**EXERCISE**
The answer must be every line from the listing that holds the string "anchor".

**MATERIAL FOR THIS EXERCISE**
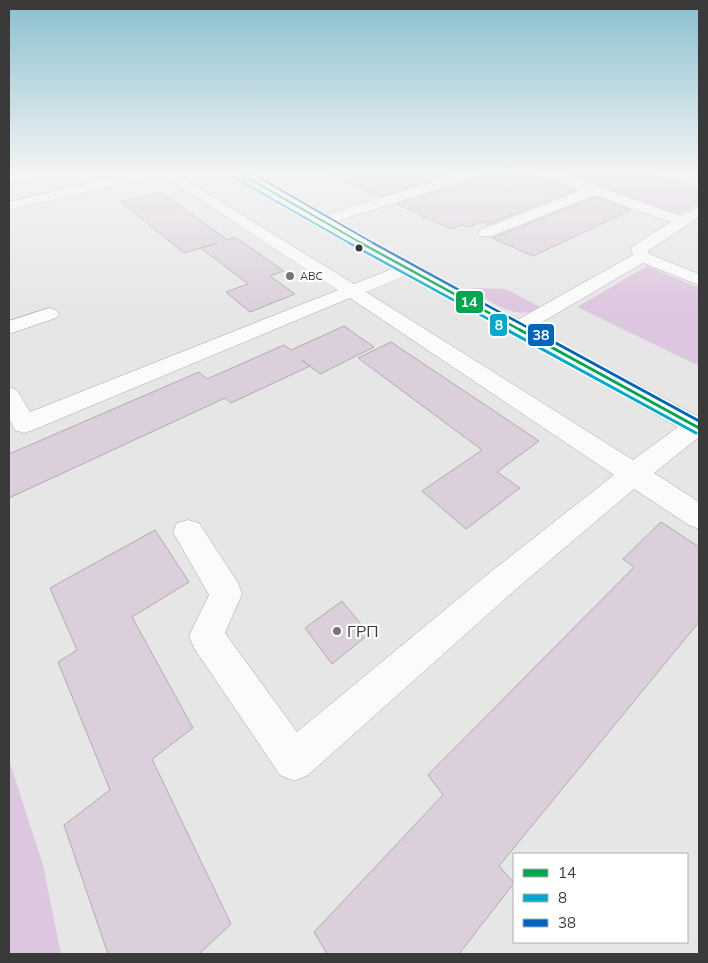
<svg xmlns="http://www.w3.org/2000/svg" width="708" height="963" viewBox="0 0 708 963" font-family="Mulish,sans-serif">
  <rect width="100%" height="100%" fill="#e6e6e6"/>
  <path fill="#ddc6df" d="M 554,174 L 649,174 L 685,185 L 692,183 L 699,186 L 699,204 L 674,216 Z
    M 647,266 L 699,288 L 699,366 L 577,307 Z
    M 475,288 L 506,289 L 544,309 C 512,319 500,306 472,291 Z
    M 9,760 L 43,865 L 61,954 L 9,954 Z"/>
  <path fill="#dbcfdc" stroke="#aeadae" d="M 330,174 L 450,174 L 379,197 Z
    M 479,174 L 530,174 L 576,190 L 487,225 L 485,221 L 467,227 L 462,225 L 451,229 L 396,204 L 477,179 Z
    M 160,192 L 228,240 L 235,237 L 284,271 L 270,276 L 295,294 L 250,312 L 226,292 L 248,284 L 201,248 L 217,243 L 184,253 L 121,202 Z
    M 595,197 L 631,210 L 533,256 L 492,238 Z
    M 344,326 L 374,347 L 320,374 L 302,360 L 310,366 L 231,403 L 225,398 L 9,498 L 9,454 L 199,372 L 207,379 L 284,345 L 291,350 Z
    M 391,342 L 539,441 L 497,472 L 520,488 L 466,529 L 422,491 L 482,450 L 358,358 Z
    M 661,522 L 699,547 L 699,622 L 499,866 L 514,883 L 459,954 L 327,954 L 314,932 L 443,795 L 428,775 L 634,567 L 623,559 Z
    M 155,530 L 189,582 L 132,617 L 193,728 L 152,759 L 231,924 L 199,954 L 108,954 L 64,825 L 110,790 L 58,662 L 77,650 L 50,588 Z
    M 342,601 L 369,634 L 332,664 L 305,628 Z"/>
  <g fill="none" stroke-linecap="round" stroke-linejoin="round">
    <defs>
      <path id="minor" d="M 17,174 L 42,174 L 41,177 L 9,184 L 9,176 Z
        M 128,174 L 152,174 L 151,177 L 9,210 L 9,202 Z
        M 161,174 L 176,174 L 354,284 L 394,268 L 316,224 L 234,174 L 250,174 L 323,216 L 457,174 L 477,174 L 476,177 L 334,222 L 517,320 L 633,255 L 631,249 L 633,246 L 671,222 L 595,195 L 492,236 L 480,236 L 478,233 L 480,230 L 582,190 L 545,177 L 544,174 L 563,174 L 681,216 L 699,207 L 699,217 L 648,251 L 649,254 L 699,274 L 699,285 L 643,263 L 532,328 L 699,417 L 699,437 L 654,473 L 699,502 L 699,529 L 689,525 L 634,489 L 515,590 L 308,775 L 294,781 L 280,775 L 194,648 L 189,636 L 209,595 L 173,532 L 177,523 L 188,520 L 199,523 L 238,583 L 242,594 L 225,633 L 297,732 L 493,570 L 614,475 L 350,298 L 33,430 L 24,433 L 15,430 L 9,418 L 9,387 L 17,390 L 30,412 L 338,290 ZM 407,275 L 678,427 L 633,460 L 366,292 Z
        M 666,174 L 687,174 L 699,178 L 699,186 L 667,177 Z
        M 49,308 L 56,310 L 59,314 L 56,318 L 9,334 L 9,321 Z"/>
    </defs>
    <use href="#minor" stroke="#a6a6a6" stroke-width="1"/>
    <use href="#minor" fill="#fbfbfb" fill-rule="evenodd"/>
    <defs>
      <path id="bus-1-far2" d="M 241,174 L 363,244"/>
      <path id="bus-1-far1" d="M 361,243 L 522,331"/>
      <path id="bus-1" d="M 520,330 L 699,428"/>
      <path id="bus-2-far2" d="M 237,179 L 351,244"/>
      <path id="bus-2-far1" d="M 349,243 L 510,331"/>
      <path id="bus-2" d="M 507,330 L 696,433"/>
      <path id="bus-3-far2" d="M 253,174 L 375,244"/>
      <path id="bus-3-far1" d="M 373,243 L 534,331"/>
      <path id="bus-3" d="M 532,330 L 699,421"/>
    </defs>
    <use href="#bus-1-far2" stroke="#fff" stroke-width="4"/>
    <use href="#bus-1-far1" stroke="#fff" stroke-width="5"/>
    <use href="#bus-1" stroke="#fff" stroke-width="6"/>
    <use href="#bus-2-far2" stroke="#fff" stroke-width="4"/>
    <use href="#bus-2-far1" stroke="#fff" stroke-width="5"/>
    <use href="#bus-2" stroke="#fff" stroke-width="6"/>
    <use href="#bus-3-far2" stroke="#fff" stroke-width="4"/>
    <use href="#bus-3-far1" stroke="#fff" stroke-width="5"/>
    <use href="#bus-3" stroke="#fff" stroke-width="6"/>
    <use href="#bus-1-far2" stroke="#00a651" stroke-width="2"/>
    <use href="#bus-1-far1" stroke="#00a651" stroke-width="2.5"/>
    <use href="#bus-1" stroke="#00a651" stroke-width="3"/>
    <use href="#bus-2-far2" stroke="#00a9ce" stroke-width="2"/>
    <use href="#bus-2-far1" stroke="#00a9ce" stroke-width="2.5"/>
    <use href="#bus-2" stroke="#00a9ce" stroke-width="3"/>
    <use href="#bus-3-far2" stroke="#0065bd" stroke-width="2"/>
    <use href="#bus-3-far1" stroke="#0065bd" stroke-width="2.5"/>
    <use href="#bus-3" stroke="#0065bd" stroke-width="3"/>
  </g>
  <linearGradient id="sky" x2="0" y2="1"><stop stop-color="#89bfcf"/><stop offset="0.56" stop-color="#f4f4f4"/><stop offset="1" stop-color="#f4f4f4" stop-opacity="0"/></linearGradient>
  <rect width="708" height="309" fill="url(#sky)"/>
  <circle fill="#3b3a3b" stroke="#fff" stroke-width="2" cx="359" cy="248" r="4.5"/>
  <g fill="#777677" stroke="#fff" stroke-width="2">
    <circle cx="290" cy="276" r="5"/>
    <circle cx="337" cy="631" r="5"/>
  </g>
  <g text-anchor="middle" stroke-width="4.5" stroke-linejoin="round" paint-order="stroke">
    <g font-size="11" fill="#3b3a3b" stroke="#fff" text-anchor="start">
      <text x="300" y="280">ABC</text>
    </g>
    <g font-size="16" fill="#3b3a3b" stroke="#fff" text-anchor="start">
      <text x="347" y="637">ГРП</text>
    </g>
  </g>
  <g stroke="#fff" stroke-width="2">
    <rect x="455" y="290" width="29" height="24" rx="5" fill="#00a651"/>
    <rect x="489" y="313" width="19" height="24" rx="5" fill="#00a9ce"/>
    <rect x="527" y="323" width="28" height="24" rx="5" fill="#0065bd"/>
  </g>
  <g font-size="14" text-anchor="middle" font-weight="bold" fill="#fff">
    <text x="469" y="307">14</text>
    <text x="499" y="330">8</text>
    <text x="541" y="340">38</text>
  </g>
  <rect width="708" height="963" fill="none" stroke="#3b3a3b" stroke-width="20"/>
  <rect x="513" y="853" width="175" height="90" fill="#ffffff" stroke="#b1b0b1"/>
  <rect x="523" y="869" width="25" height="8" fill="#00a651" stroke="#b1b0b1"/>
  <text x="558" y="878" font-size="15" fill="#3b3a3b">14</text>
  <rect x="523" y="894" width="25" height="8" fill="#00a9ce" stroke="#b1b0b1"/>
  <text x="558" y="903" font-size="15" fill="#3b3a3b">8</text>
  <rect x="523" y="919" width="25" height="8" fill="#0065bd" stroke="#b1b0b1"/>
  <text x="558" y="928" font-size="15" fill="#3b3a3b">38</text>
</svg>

**FINISHED TASK**
  <g text-anchor="middle" stroke-width="4.5" stroke-linejoin="round" paint-order="stroke">
    <g font-size="11" fill="#3b3a3b" stroke="#fff" text-anchor="start">
    <g font-size="16" fill="#3b3a3b" stroke="#fff" text-anchor="start">
  <g font-size="14" text-anchor="middle" font-weight="bold" fill="#fff">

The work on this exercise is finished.